### [What to do]
Each line of the entries below that includes "info" belongs in your answer.

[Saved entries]
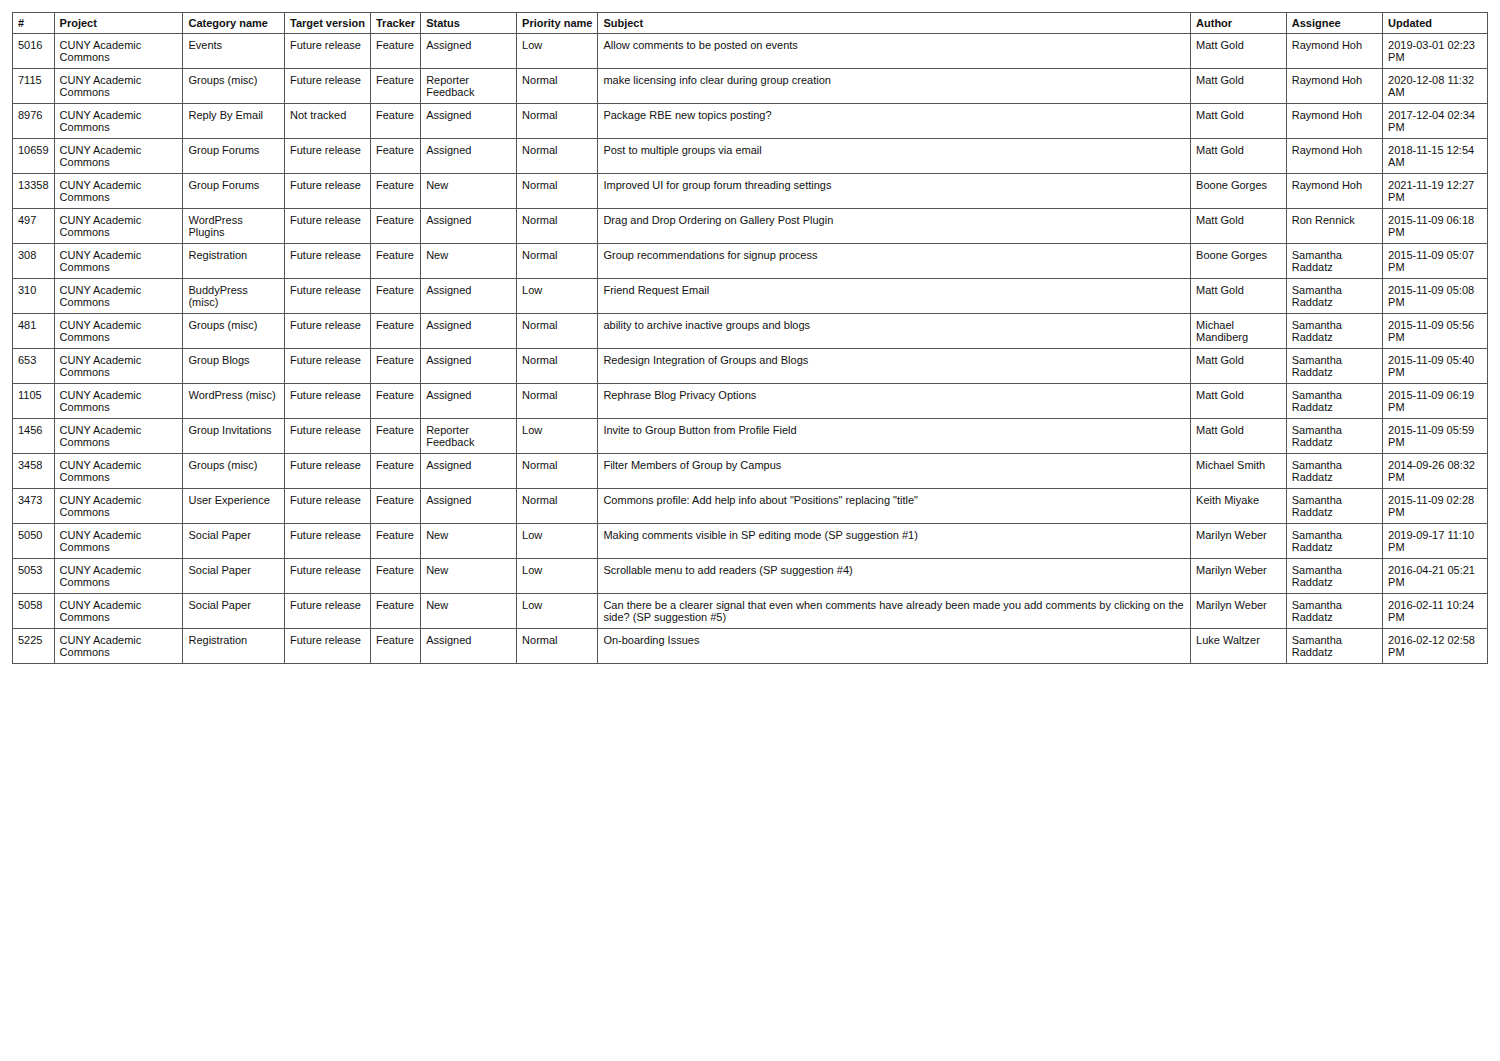| # | Project | Category name | Target version | Tracker | Status | Priority name | Subject | Author | Assignee | Updated |
| --- | --- | --- | --- | --- | --- | --- | --- | --- | --- | --- |
| 5016 | CUNY Academic Commons | Events | Future release | Feature | Assigned | Low | Allow comments to be posted on events | Matt Gold | Raymond Hoh | 2019-03-01 02:23 PM |
| 7115 | CUNY Academic Commons | Groups (misc) | Future release | Feature | Reporter Feedback | Normal | make licensing info clear during group creation | Matt Gold | Raymond Hoh | 2020-12-08 11:32 AM |
| 8976 | CUNY Academic Commons | Reply By Email | Not tracked | Feature | Assigned | Normal | Package RBE new topics posting? | Matt Gold | Raymond Hoh | 2017-12-04 02:34 PM |
| 10659 | CUNY Academic Commons | Group Forums | Future release | Feature | Assigned | Normal | Post to multiple groups via email | Matt Gold | Raymond Hoh | 2018-11-15 12:54 AM |
| 13358 | CUNY Academic Commons | Group Forums | Future release | Feature | New | Normal | Improved UI for group forum threading settings | Boone Gorges | Raymond Hoh | 2021-11-19 12:27 PM |
| 497 | CUNY Academic Commons | WordPress Plugins | Future release | Feature | Assigned | Normal | Drag and Drop Ordering on Gallery Post Plugin | Matt Gold | Ron Rennick | 2015-11-09 06:18 PM |
| 308 | CUNY Academic Commons | Registration | Future release | Feature | New | Normal | Group recommendations for signup process | Boone Gorges | Samantha Raddatz | 2015-11-09 05:07 PM |
| 310 | CUNY Academic Commons | BuddyPress (misc) | Future release | Feature | Assigned | Low | Friend Request Email | Matt Gold | Samantha Raddatz | 2015-11-09 05:08 PM |
| 481 | CUNY Academic Commons | Groups (misc) | Future release | Feature | Assigned | Normal | ability to archive inactive groups and blogs | Michael Mandiberg | Samantha Raddatz | 2015-11-09 05:56 PM |
| 653 | CUNY Academic Commons | Group Blogs | Future release | Feature | Assigned | Normal | Redesign Integration of Groups and Blogs | Matt Gold | Samantha Raddatz | 2015-11-09 05:40 PM |
| 1105 | CUNY Academic Commons | WordPress (misc) | Future release | Feature | Assigned | Normal | Rephrase Blog Privacy Options | Matt Gold | Samantha Raddatz | 2015-11-09 06:19 PM |
| 1456 | CUNY Academic Commons | Group Invitations | Future release | Feature | Reporter Feedback | Low | Invite to Group Button from Profile Field | Matt Gold | Samantha Raddatz | 2015-11-09 05:59 PM |
| 3458 | CUNY Academic Commons | Groups (misc) | Future release | Feature | Assigned | Normal | Filter Members of Group by Campus | Michael Smith | Samantha Raddatz | 2014-09-26 08:32 PM |
| 3473 | CUNY Academic Commons | User Experience | Future release | Feature | Assigned | Normal | Commons profile: Add help info about "Positions" replacing "title" | Keith Miyake | Samantha Raddatz | 2015-11-09 02:28 PM |
| 5050 | CUNY Academic Commons | Social Paper | Future release | Feature | New | Low | Making comments visible in SP editing mode (SP suggestion #1) | Marilyn Weber | Samantha Raddatz | 2019-09-17 11:10 PM |
| 5053 | CUNY Academic Commons | Social Paper | Future release | Feature | New | Low | Scrollable menu to add readers (SP suggestion #4) | Marilyn Weber | Samantha Raddatz | 2016-04-21 05:21 PM |
| 5058 | CUNY Academic Commons | Social Paper | Future release | Feature | New | Low | Can there be a clearer signal that even when comments have already been made you add comments by clicking on the side? (SP suggestion #5) | Marilyn Weber | Samantha Raddatz | 2016-02-11 10:24 PM |
| 5225 | CUNY Academic Commons | Registration | Future release | Feature | Assigned | Normal | On-boarding Issues | Luke Waltzer | Samantha Raddatz | 2016-02-12 02:58 PM |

### [Answer box]
| 7115 | CUNY Academic Commons | Groups (misc) | Future release | Feature | Reporter Feedback | Normal | make licensing info clear during group creation | Matt Gold | Raymond Hoh | 2020-12-08 11:32 AM |
| 3473 | CUNY Academic Commons | User Experience | Future release | Feature | Assigned | Normal | Commons profile: Add help info about "Positions" replacing "title" | Keith Miyake | Samantha Raddatz | 2015-11-09 02:28 PM |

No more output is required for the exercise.